# How do you determine sweep of gouges with out any numbers



## knotsofast (Nov 22, 2013)

hello all,

I am trying to figure out some of my gouges that have no markings on them, since I am new to carving I have limited tools in that area of woodworking, it is not like I can compare to another known size in tool box . Anyone have a method, or formula to figure this out?


----------



## Loren (May 30, 2008)

Sweep numbers vary from manufacturer to manufacturer.


----------



## Tim457 (Jan 11, 2013)

Yeah basically take a sweep chart like that, print it out to scale the best you can and compare the profile. I had an unknown gouge I wanted to identify so I looked up the formulas for it since gouges are usually a certain portion of an arc of a circle of a certain radius, but it's not worth the effort when it's not going to get you a better answer than a sweep chart.

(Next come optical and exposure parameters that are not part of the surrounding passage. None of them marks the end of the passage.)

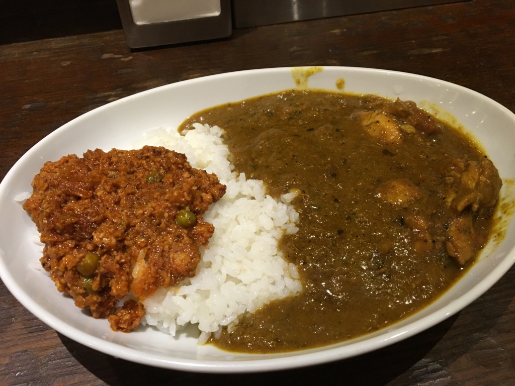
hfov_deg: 61.7
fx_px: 431
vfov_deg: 48.2
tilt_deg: -47.1
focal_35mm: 29
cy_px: 193
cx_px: 258
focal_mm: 4.15
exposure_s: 1/30
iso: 160
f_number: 2.2
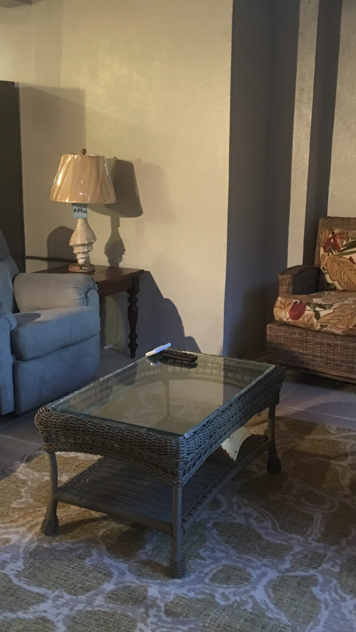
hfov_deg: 27.7
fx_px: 722
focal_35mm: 43
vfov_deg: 47.4
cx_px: 151
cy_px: 315
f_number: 2.2
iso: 80
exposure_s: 1/4
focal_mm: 4.15
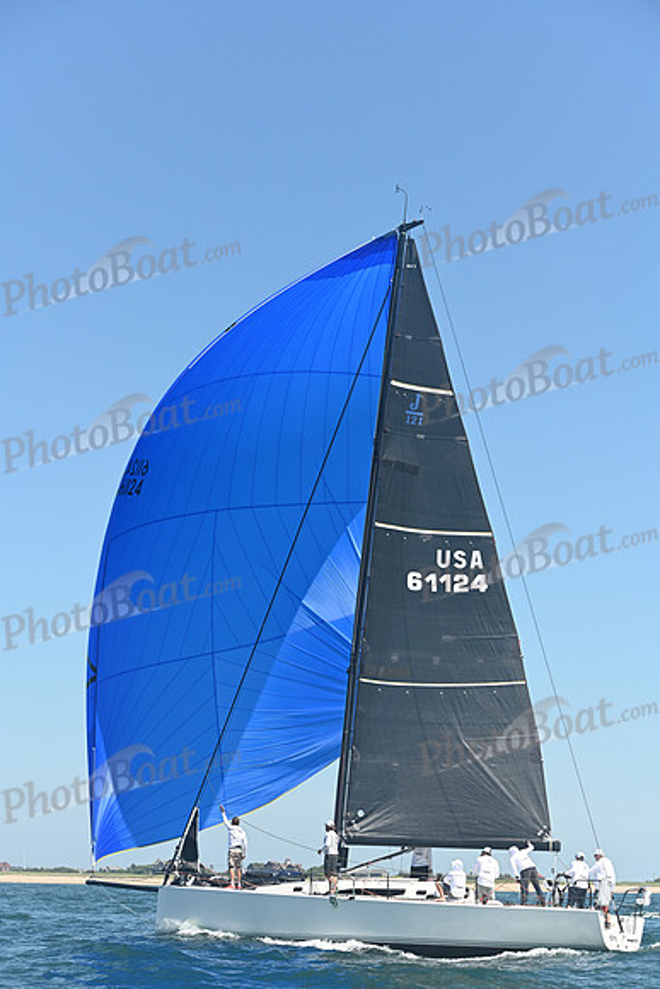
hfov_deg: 19.5
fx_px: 1924
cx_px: 330
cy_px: 494
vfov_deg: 28.8
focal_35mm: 70
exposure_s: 1/1000
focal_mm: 70
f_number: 6.3
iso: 320
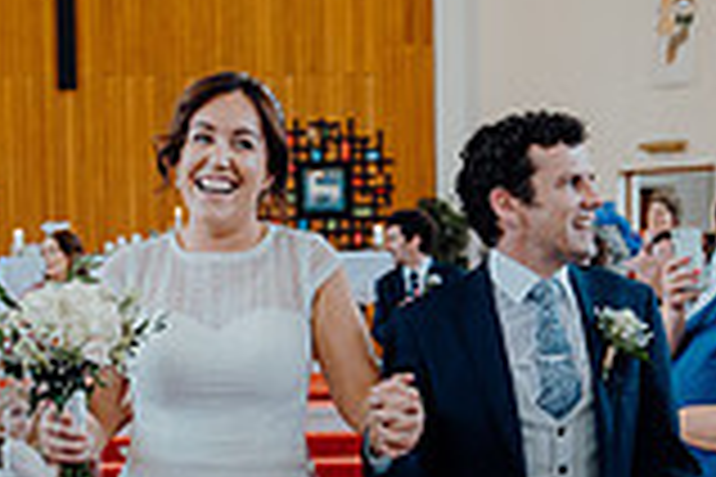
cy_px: 511
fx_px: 2029
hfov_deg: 20.0
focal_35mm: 102
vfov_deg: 13.2
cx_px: 302
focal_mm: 28
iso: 640
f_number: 2.8
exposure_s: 1/200
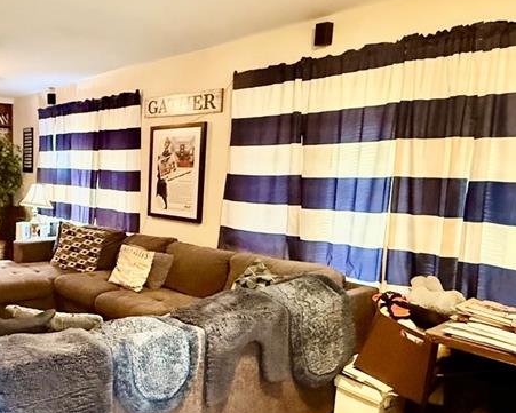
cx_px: 106
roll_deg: -0.7
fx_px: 474
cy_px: 244
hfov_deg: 53.5
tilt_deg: -8.4
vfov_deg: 46.9
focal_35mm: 31
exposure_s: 1/40
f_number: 2.2
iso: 1250
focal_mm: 2.22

You can right click on Loren's version and open in a new window or tab or google another one.


----------



## Finn (May 26, 2010)

When I did carving with gouges long ago I found out that 95% of the time I used three or four gouges. #2 , #2 fishtail, firmer and a skew.


----------



## knotsofast (Nov 22, 2013)

I will try the sweep chart method that does sound like a good method. I don't need to know exactly what they are, just a ball park figure. How accurate do you think the profiles in the woodcraft catalog are?


----------